She also spent several years serving as a graduate research associate for the NSF-funded Secondary Mathematics in-the-Moment Longitudinal Study (SMiLES). Previously, Adi was the first to formally oversee retention efforts at ASU's College of Health Solutions, where she aided in ASU 101 first year curriculum design and served as the chair of the college's case management committee and joint faculty and staff retention committee. Adi also served as the State Department Campus Affairs Coordinator for ASU for two years, and she earned both her bachelor's and master's degrees in political science from Arizona State University. She is now an assistant professor of psychology at Elon University, and maintains her role as a faculty affiliate at ASU as part of her ongoing collaborations with ASU researchers and faculty.
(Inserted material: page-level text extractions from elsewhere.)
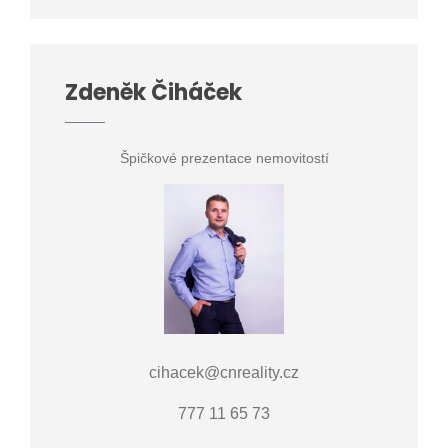
Zdeněk Čiháček
Špičkové prezentace nemovitostí
cihacek@cnreality.cz
777 11 65 73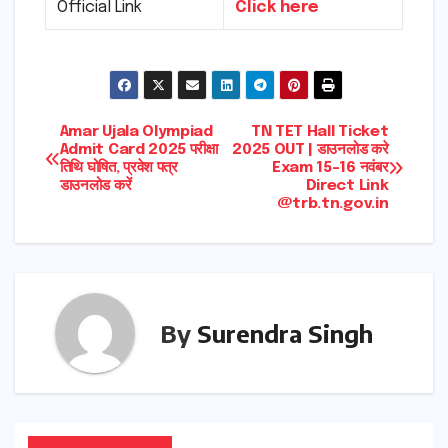
Official Link
Click here
Post
Amar Ujala Olympiad
TN TET Hall Ticket
Admit Card 2025 परीक्षा
2025 OUT | डाउनलोड करे
तिथि घोषित, प्रवेश पत्र
Exam 15-16 नवंबर
navigation
डाउनलोड करें
Direct Link
@trb.tn.gov.in
By
Surendra Singh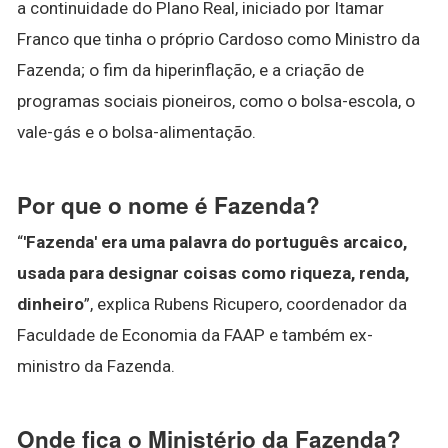
a continuidade do Plano Real, iniciado por Itamar
Franco que tinha o próprio Cardoso como Ministro da
Fazenda; o fim da hiperinflação, e a criação de
programas sociais pioneiros, como o bolsa-escola, o
vale-gás e o bolsa-alimentação.
Por que o nome é Fazenda?
“
'Fazenda' era uma palavra do português arcaico,
usada para designar coisas como riqueza, renda,
dinheiro
”, explica Rubens Ricupero, coordenador da
Faculdade de Economia da FAAP e também ex-
ministro da Fazenda.
Onde fica o Ministério da Fazenda?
Ph.D., Psychology, Arizona State University
- Dissertation: Using the psychology of immediate rewards to improve intergroup contact across the political divide.
M.A., Psychology, Arizona State University
- Thesis: Socially motivated economic attitudes? Examining the impact of status desire on economic and social political attitudes.
M.A., Political Science, Arizona State University
- Thesis: Is political science raising politicians?: The influence of civic education on political ambition.
B.A., Political Science, Arizona State University
- Thesis: Putting the “AP” in the gender gap: A content analysis exploring the differential treatment of women in regular and AP high school civics textbooks.
Political psychology, political attitudes, attitude change, leadership, political polarization, stereotypes, evolutionary psychology, motivation, affect, education.